Wednesday, January 12, 2011

James J. Connolly's "An Elusive Unity"

James J. Connolly is Professor of History and Director of the Center for Middletown Studies at Ball State University and the author of The Triumph of Ethnic Progressivism: Urban Political Culture in Boston, 1900–1925.

He applied the “Page 99 Test” to his new book, An Elusive Unity: Urban Democracy and Machine Politics in Industrializing America, and reported the following:
Page 99 gets to the nub of An Elusive Unity’s argument about U.S. urban politics as well as any single page could. The book traces American efforts to reconcile democracy and diversity, a process that unfolded principally in cities during the nineteenth and early twentieth centuries. The 99th page falls in a chapter examining class and city politics. It features an 1886 episode in which Chicago’s United Labor Party (ULP) hurled a series of insults at the Chicago Citizens Association (CCA). The CCA had proposed that the two groups cooperate in a push to clean up local politics. The ULP responded dismissively, implying that the well-heeled men who headed the CCA cheated on their taxes and had a propensity for bribing public officials. The labor leaders also called for stricter enforcement of anti-prostitution laws, suggesting that it was a subject on which the men in charge of the CCA might well provide detailed information.

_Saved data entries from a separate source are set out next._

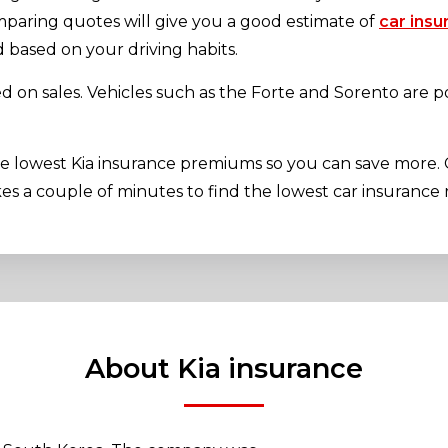
mparing quotes will give you a good estimate of
car insu
based on your driving habits.
ed on sales. Vehicles such as the Forte and Sorento are p
he lowest Kia insurance premiums so you can save more.
kes a couple of minutes to find the lowest car insurance r
About Kia insurance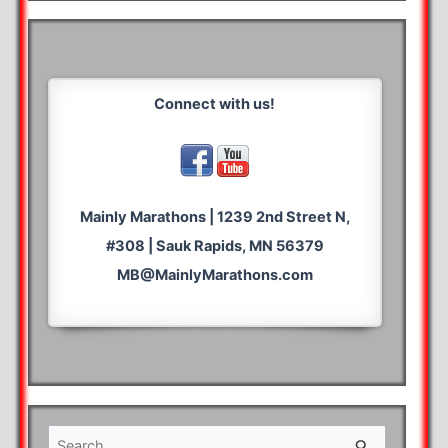
Connect with us!
Mainly Marathons | 1239 2nd Street N,
#308 | Sauk Rapids, MN 56379
MB@MainlyMarathons.com
S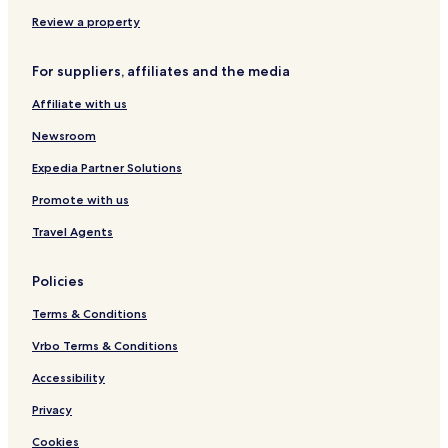
H
m
e
o
b
r
Review a property
t
e
e
r
For suppliers, affiliates and the media
l
I
s
T
Affiliate with us
C
H
Newsroom
o
t
Expedia Partner Solutions
e
Promote with us
l
s
Travel Agents
'
G
r
Policies
o
u
Terms & Conditions
p
Vrbo Terms & Conditions
Accessibility
Privacy
Cookies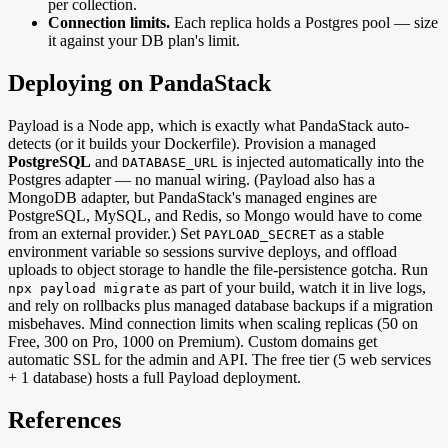
per collection.
Connection limits.
Each replica holds a Postgres pool — size
it against your DB plan's limit.
Deploying on PandaStack
Payload is a Node app, which is exactly what PandaStack auto-
detects (or it builds your Dockerfile). Provision a managed
PostgreSQL
and
is injected automatically into the
DATABASE_URL
Postgres adapter — no manual wiring. (Payload also has a
MongoDB adapter, but PandaStack's managed engines are
PostgreSQL, MySQL, and Redis, so Mongo would have to come
from an external provider.) Set
as a stable
PAYLOAD_SECRET
environment variable so sessions survive deploys, and offload
uploads to object storage to handle the file-persistence gotcha. Run
as part of your build, watch it in live logs,
npx payload migrate
and rely on rollbacks plus managed database backups if a migration
misbehaves. Mind connection limits when scaling replicas (50 on
Free, 300 on Pro, 1000 on Premium). Custom domains get
automatic SSL for the admin and API. The free tier (5 web services
+ 1 database) hosts a full Payload deployment.
References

The point, of course, was that labor activists were the real reformers. Leading businessmen complained about political corruption, high taxes, and municipal inefficiency not because they had the interests of ordinary people at heart, but because they wanted to increase their own power and profits. Only labor spoke for the true people.

The ULP’s belief that it had cornered the market on civic virtue in Chicago highlights a key point of the book. As late as the 1880s, many, if not most Americans remained uncomfortable with political pluralism—the idea that public life was comprised of contending groups, each with claims and interests that could be legitimately accommodated. Labor, in Chicago and elsewhere, would soon learn the hard way that the ideal of a unified people worked poorly in polyglot urban settings.

Still labor’s aggression was one of the factors that prompted reformers to think of public life in more pluralistic terms. They accepted the idea that politics could legitimately involve give and take among competing interests, an approach pioneered by nineteenth-century party politicians. But full-throated expressions of pluralism would never earn unanimous support in American public discourse. Even today there exists on both ends of the political spectrum a pronounced unwillingness to imagine one’s opponents as having legitimate ideas or interests.